I personally really like this tea, but then I bludgeon my palate regularly with super-spicy, super-salty, super-everything food and so I often find the subtler notes of many teas are simply not perceptible to my taste buds. I can definitely taste the orange here, it’s a kick-to-the-tongue sort of flavour that almost makes me think more of a commercial ice tea or weak juice then a tea. I find it quite natural tasting, though maybe a bit more of a tart-sour mouth-puckering orange-peel flavour then a sweet orange-flesh one. I just looked at the ingredients and realized there’s a lot more then orange in here, and this is a surprise, because according to my tongue there’s just…a lot of orange. Sorry licorice, I’m just not finding you.
I find this is a good morning tea when I need something bracingly citrus-y and don’t want to worry about the effects of caffeine. I also like that it’s impossible to mess up (assuming you don’t think the actual taste of the tea is a mistake!). I stick a bag in my travel mug, dump boiling water over it, and can leave the bag in the entire time I drink it without worrying about bitterness. A hit of honey tends to smooth and round out the taste nicely.All in all one of the most distinctive teas I’ve tried, and a tasty one. If you’re big into orange, give this tea a try at a Starbucks or sample pack, the orange-demon-tea just might be your thing!

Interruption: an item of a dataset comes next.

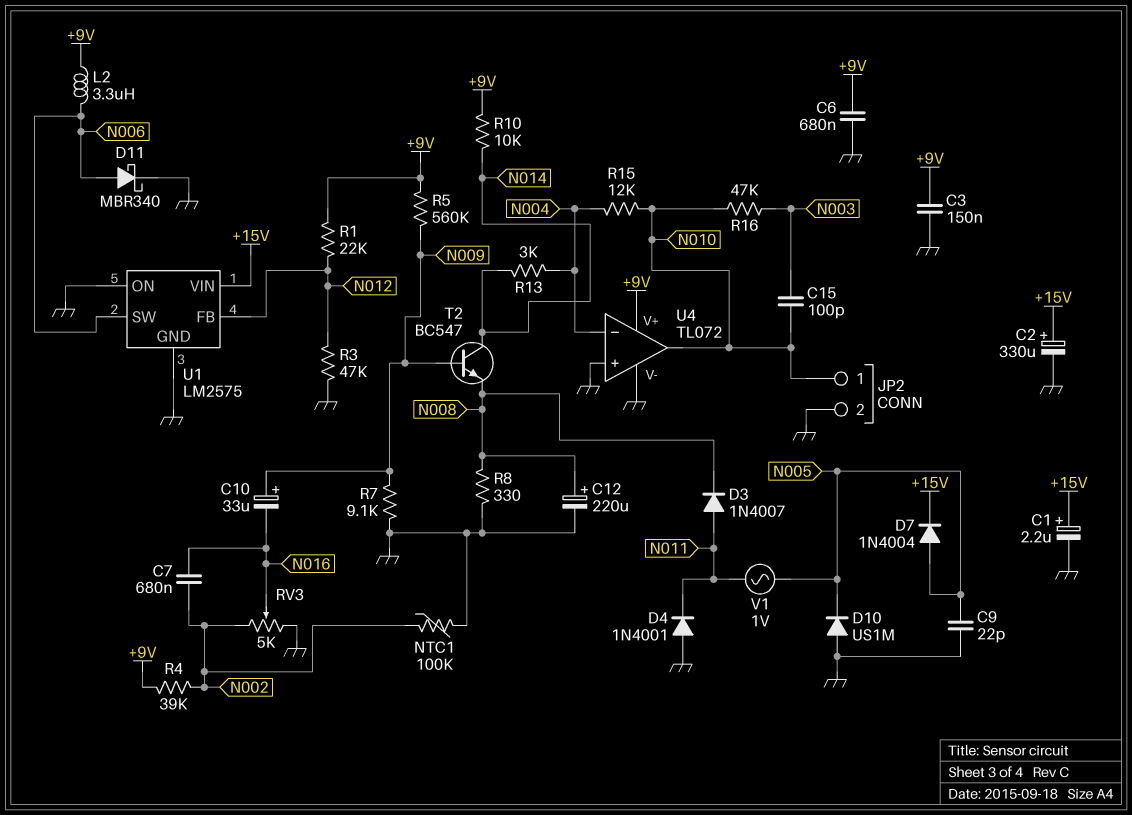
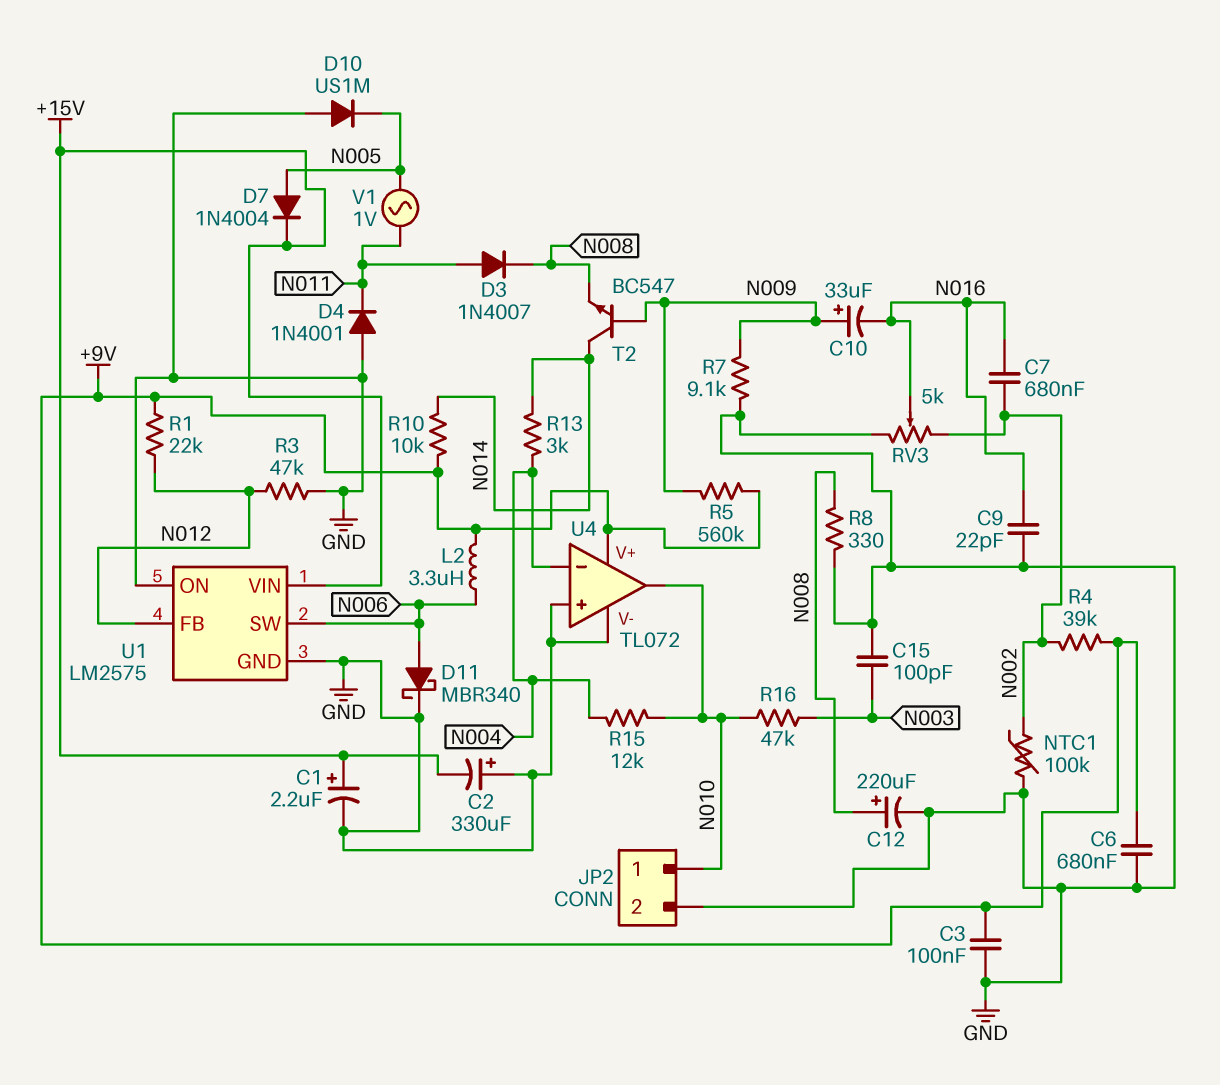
C2: 330uF (plus +15V, minus GND) -> 330uF (plus GND, minus +15V)
C3: 150nF (+9V, GND) -> 100nF (+9V, GND)
C9: 22pF (GND, N005) -> 22pF (GND, N016)
C15: 100pF (N003, N010) -> 100pF (GND, N003)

Backlogging from earlier this weekend…
So a road trip isn’t a road trip (at least in Canada) without Timmy’s. But what to do when your tummy is a little unsettled and you don’t feel up for crazy-caffeinated coffee or even their usually decent bagged chai tea? Pepermint tea!
Now I have to say, this was an experiment for me. I’ve had a couple bad experiences with peppermint tea in the past causing tummy-upset but I know that it’s actually supposed to be good for your stomach so I decided to give it another go.
This is the second time recently that I’ve given a “don’t like it” tea another try, and as with Earl Gray I think I’m going to have to take peppermint tea off the banned list. This cup was tasty, soothing, and being trapped in a car for hours I liked that I didn’t have to worry about over-steeping it or caffeine content. I got a little bit of cream added to mine and I think the peppermint flavour (which I found just a little bit weak) may have come out stronger had I gone without. I liked the peppermint notes in this tea more then previous peppermints though as it seemed sweeter and rounder (more like a peppermint candy) rather then a very sharp, “natural” peppermint flavour.